[Spatial grounding data]
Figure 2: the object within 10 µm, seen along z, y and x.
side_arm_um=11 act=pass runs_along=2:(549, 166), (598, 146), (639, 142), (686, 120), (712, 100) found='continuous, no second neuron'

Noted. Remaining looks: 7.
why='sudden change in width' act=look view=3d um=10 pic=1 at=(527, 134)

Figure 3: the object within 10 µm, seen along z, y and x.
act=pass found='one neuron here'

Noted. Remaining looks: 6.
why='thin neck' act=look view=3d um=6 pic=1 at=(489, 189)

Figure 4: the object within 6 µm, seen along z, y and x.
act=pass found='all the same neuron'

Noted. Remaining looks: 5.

Try it —
Restate the records above in full, keeping each line exactly as it stands.

Answer space —
Figure 2: the object within 10 µm, seen along z, y and x.
side_arm_um=11 act=pass runs_along=2:(549, 166), (598, 146), (639, 142), (686, 120), (712, 100) found='continuous, no second neuron'

Noted. Remaining looks: 7.
why='sudden change in width' act=look view=3d um=10 pic=1 at=(527, 134)

Figure 3: the object within 10 µm, seen along z, y and x.
act=pass found='one neuron here'

Noted. Remaining looks: 6.
why='thin neck' act=look view=3d um=6 pic=1 at=(489, 189)

Figure 4: the object within 6 µm, seen along z, y and x.
act=pass found='all the same neuron'

Noted. Remaining looks: 5.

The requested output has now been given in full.